In this internet age, inflated public opinions circulating on social media platforms largely influence the minds of jurors that media has a greater impact on the outcome of jury trials. Owing to this particularly challenging aspect of interplay between media and juries, today accused will resort to jury option only if their cases are quite sympathetic to the public eye. Nadaraja Raviraj assassination trial is an example in point, where the accused who were charged for murder of MP Nadaraja who was believed to be a sympathizer of LTTE, a jury of Sinhala speaking majority unhesitantly returned a verdict of not guilty. At that time the public identified accused as heroes who committed the murder for the benefit of the nation. Communal sentiments played a huge role in the outcome of this jury trial. This case highlights the twin problem of perverse acquittals and unwarranted loyalism in jurors in a multi-ethnic society. It also highlights the potential to misuse jury trials. Juries in terrorism related and highly politicized cases are often times more vulnerable to community sentiments and intimidation of sympathizers. 

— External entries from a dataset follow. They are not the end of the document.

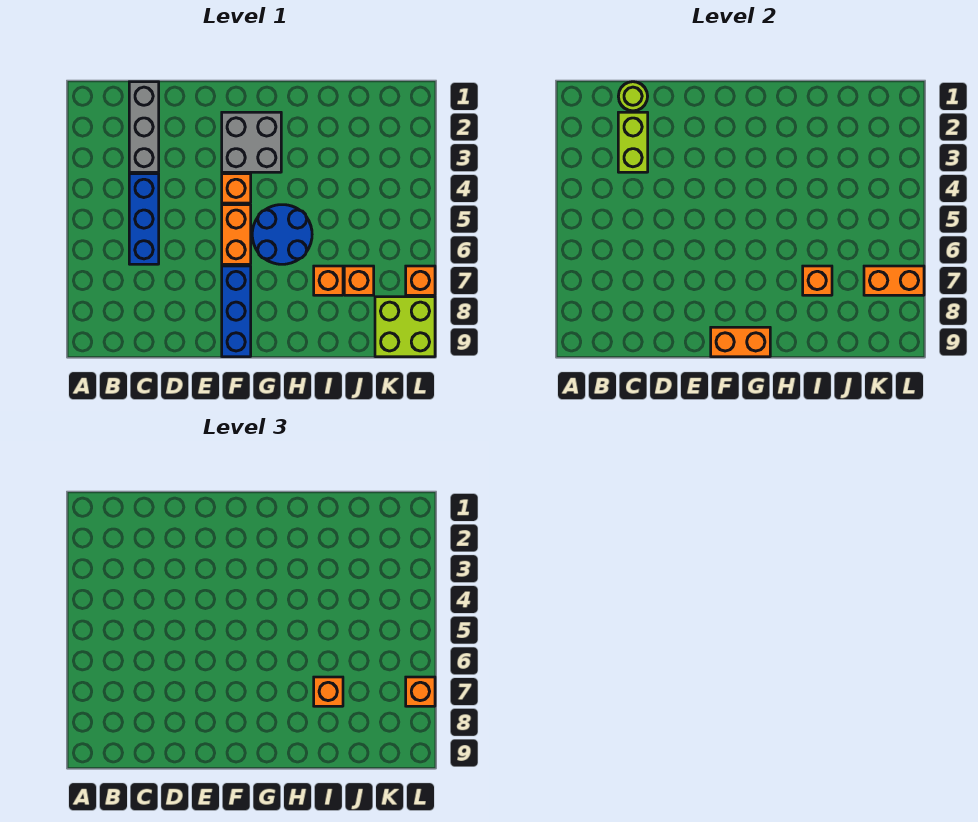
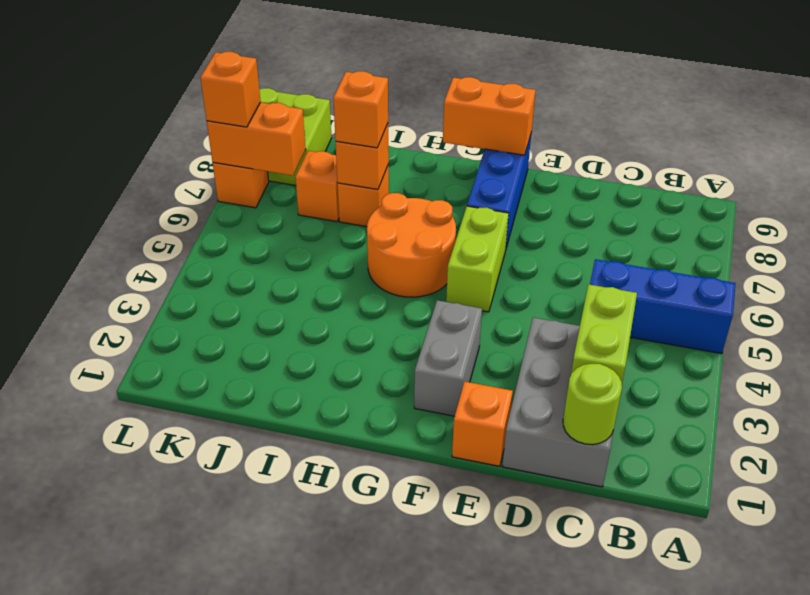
grey brick C1:C3 level 1 -> grey brick C1:D3 level 1
blue brick C4:C6 level 1 -> blue brick A5:C5 level 1
grey brick F2:G3 level 1 -> grey brick F2:F3 level 1
orange brick F4 level 1 -> orange brick E1 level 1
orange brick F5:F6 level 1 -> lime brick F5:F6 level 1
blue round brick G5:H6 level 1 -> orange round brick G5:H6 level 1

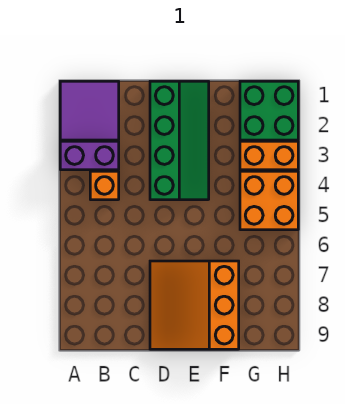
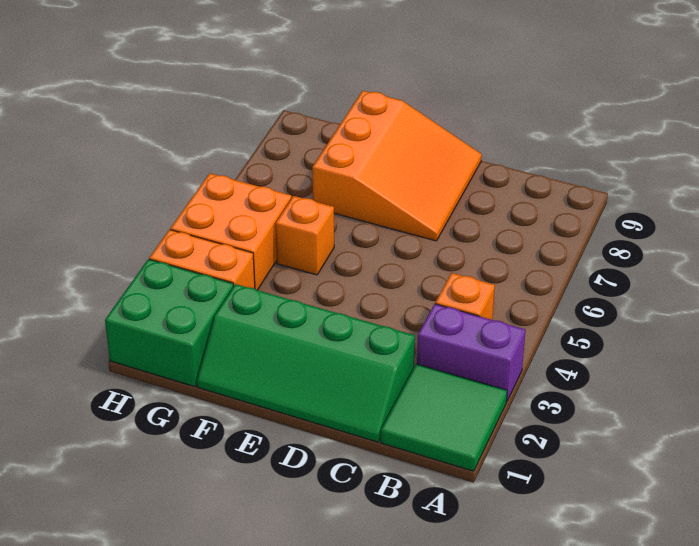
purple tile A1:B2 level 1 -> green tile A1:B2 level 1
green slope D1:E4 level 1 top D -> green slope C1:F2 level 1 top 2
none -> orange brick F5 level 1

And also where the defense of an accused involves technicalities and is somewhat complex, a bench trial will be preferred over a jury trial. Because jurors do not have sufficient capacity as laymen to deal with such legal intricacies. While taking into account all the above concerns, it is solely up to the defense counsel to make a wise election as to the best mode of trial for a criminal defendant.  


Food for thought.

As we know, Sri Lankan general public is not historically and culturally accustomed to citizen participation at the decision making level in any of the spheres, whether it be political, economic or judicial.  Further, public is not sufficiently legally literate. To make matters a bit tricky, we do not own a homegrown jury system of our own. Since we live in a multicultural, multilingual and multiethnic society, it is doubtful whether we can overcome natural biases and prejudices through a completely alien jury system which is not acclimatized to our heterogeneity. 

There is also an overwhelming insecurity among the public over increasing crimes. The realities of our information culture are such that much of the public opinion and perception of justice are significantly influenced by sensational media reports. Media has become both the investigators and judges themselves. So accused are inevitably wary of the consequences a jury trial may bring. 

Owing to above factors, we can see a precipitous decline of use of jury trials in the country in recent decades. However diminishing jury trials are not a problem unique to Sri Lanka, it is a global phenomenon, bringing with it a corresponding decline in civic participation in the justice systems. It has reduced public confidence in the law in general.  It has also deprived nations of a wealth of social capital and brought forth an embarrassing trend of law-defying public. To a nation living in a democratic backslide, juries are indeed worth saving. They are a perfect way to get back our lost democracy.